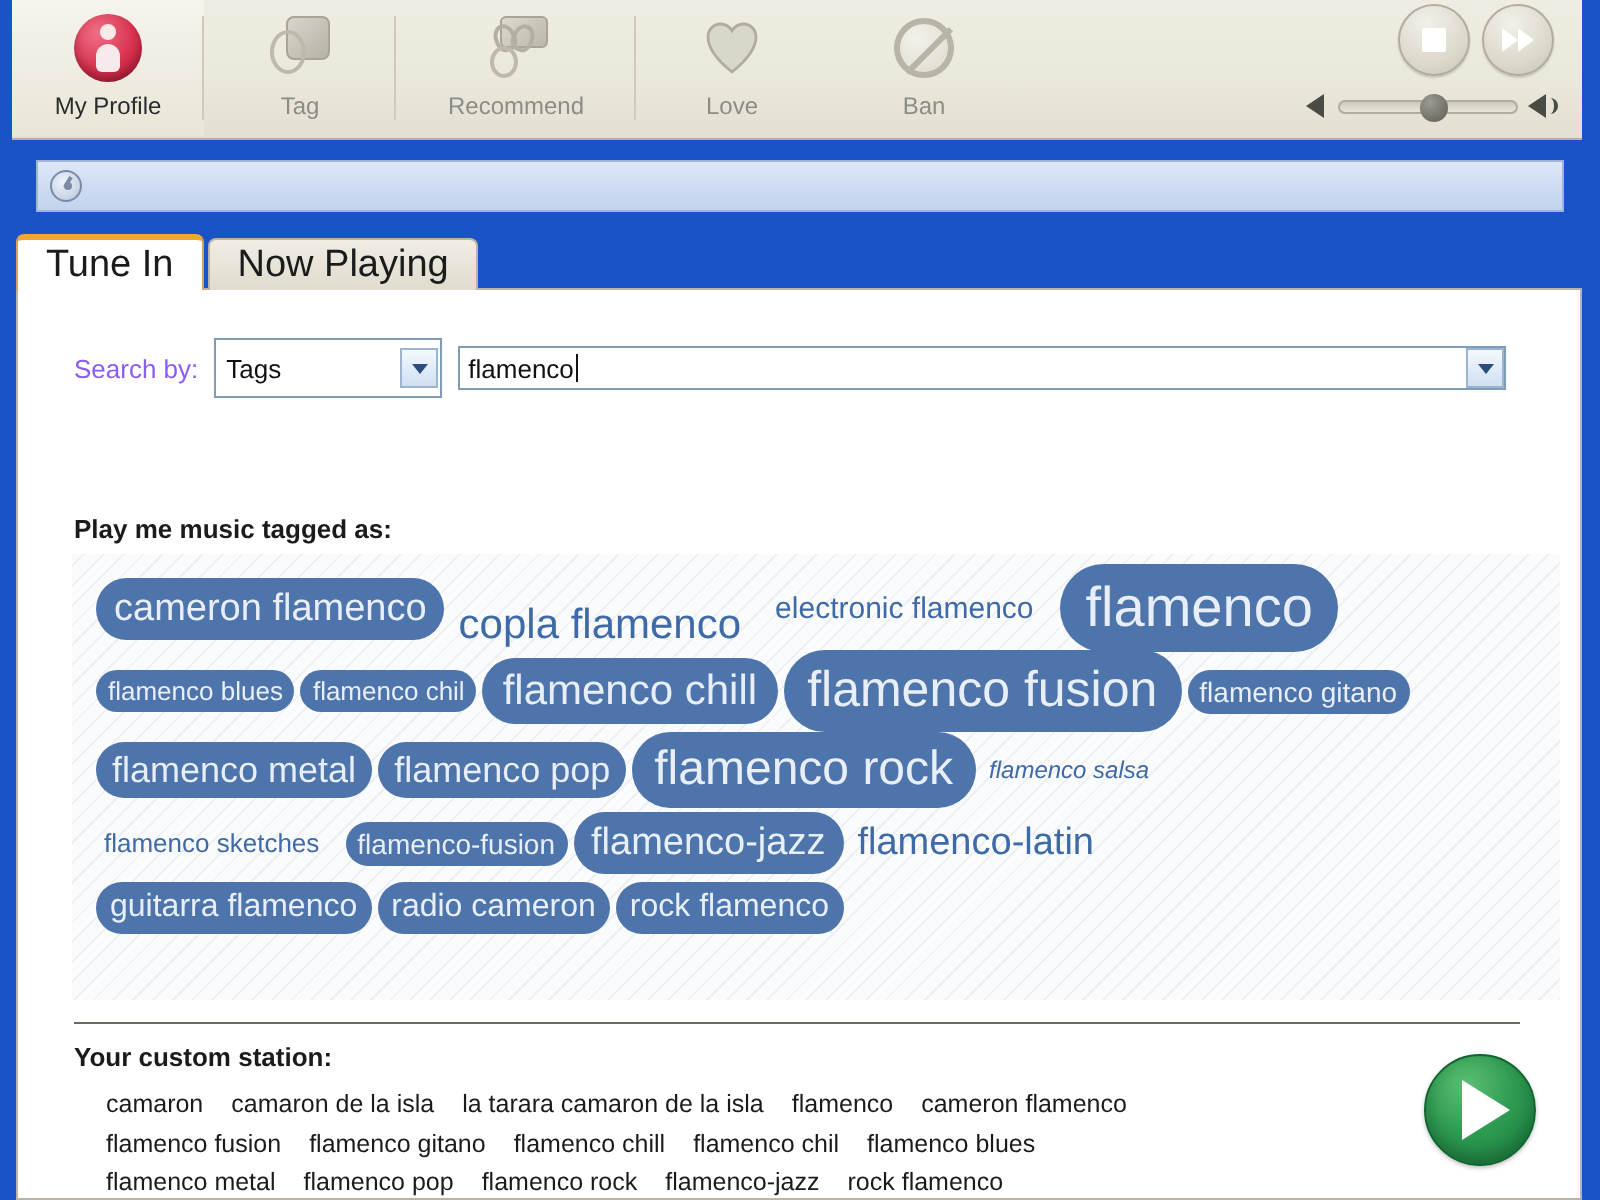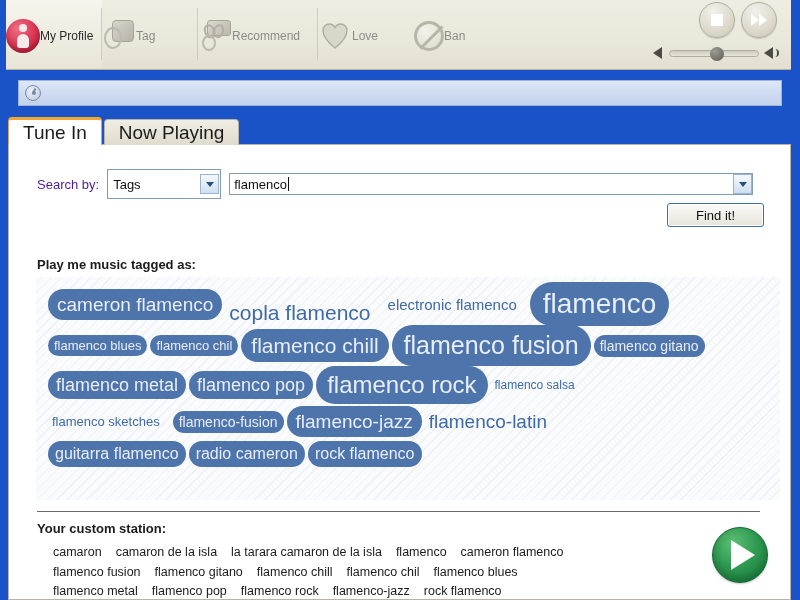--- a/index.html
+++ b/index.html
@@ -29,7 +29,7 @@
   }
   .tb-item {
     width: 96px; height: 68px;
-    display: flex; flex-direction: row; align-items: center; justify-content: flex-start;
+    display: flex; flex-direction: column; align-items: center; justify-content: flex-start;
     padding-top: 3px;
     position: relative;
   }

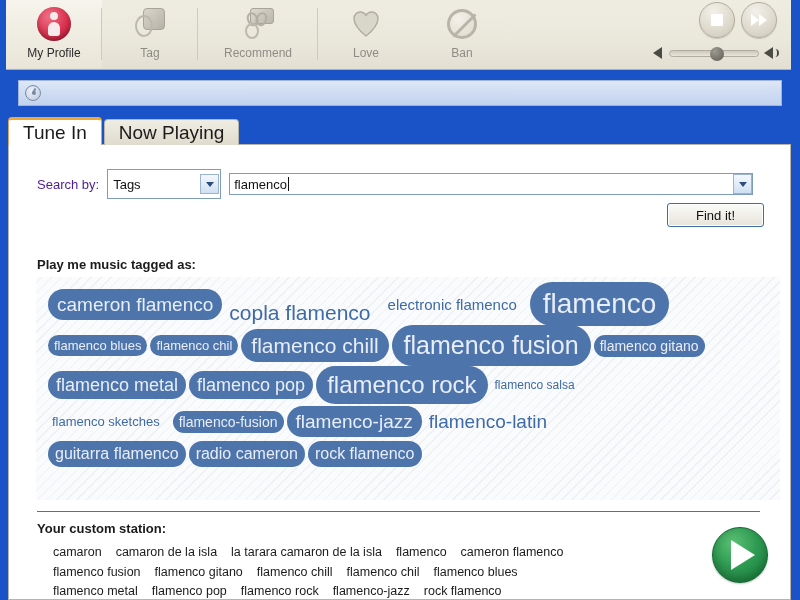--- a/index.html
+++ b/index.html
@@ -193,7 +193,7 @@
   #searchrow {
     position:absolute; left:28px; top:24px; display:flex; align-items:center; gap:8px;
   }
-  .lbl { font-size:13px; color:#4c1d95; }
+  .lbl { font-size:13px; color:#8b5cf6; }
   .combo {
     width:114px; height:30px; border:1px solid #7f9db9; background:#fff;
     display:flex; align-items:center; justify-content:space-between;

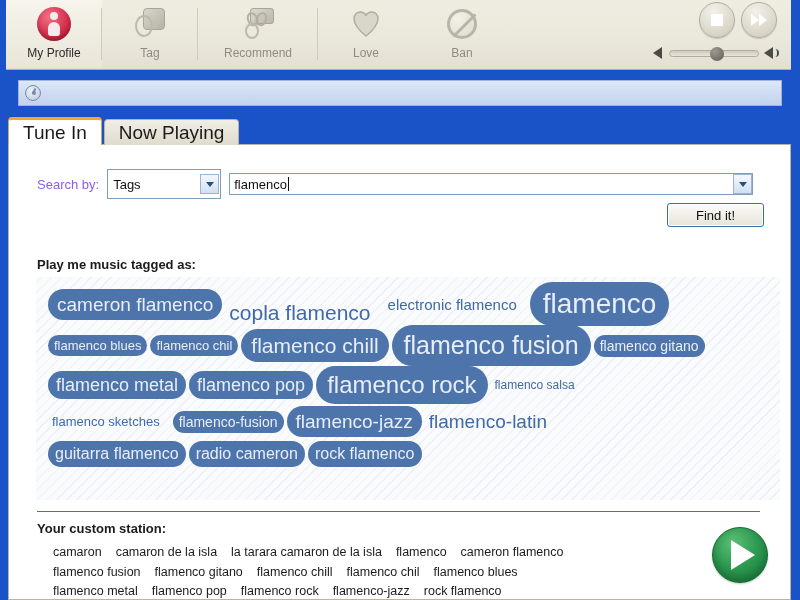--- a/index.html
+++ b/index.html
@@ -382,9 +382,6 @@
       </div>
     </div>
 
-    <div id="findbtn">
-      <span>Find it!</span>
-    </div>
 
     <div id="cloudlabel">Play me music tagged as:</div>
     <div id="cloud">

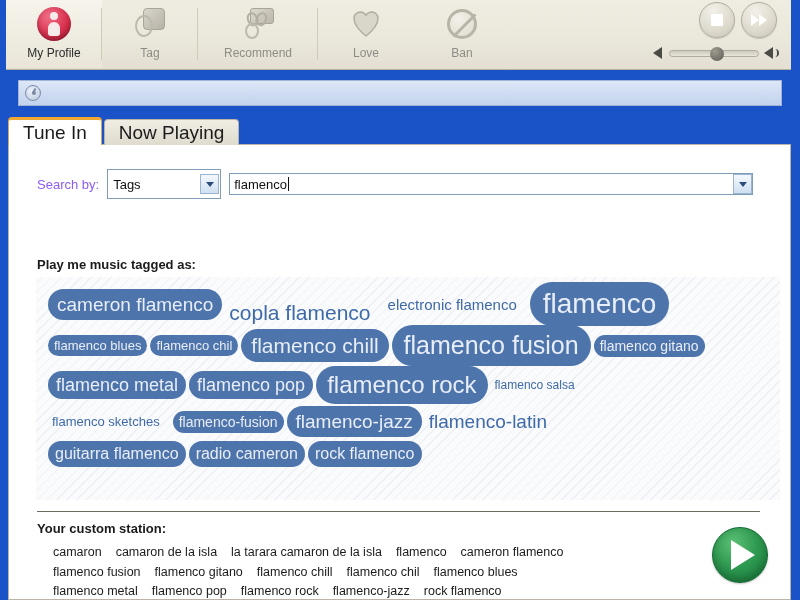--- a/index.html
+++ b/index.html
@@ -402,7 +402,7 @@
           <span class="tag pill" style="font-size: 18px; padding: 5px 8px; margin-right: 3px;">flamenco metal</span>
           <span class="tag pill" style="font-size: 18px; padding: 5px 8px; margin-right: 3px;">flamenco pop</span>
           <span class="tag pill" style="font-size: 24px; padding: 7px 11px; margin-right: 3px;">flamenco rock</span>
-          <span class="tag" style="font-size: 12px; padding: 4px; margin-right: 9px;">flamenco salsa</span>
+          <span class="tag" style="font-size: 12px; padding: 4px; margin-right: 9px; font-style: italic;">flamenco salsa</span>
         </div>
         <div class="cloudrow" style="height: 33px;">
           <span class="tag" style="font-size: 13px; padding: 4px; margin-right: 9px;">flamenco sketches</span>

■ ■ ■ ■

### Work order
The string "justify" may appear in lines of the listing above; tally those lines and give the number only.

### Exercise response
3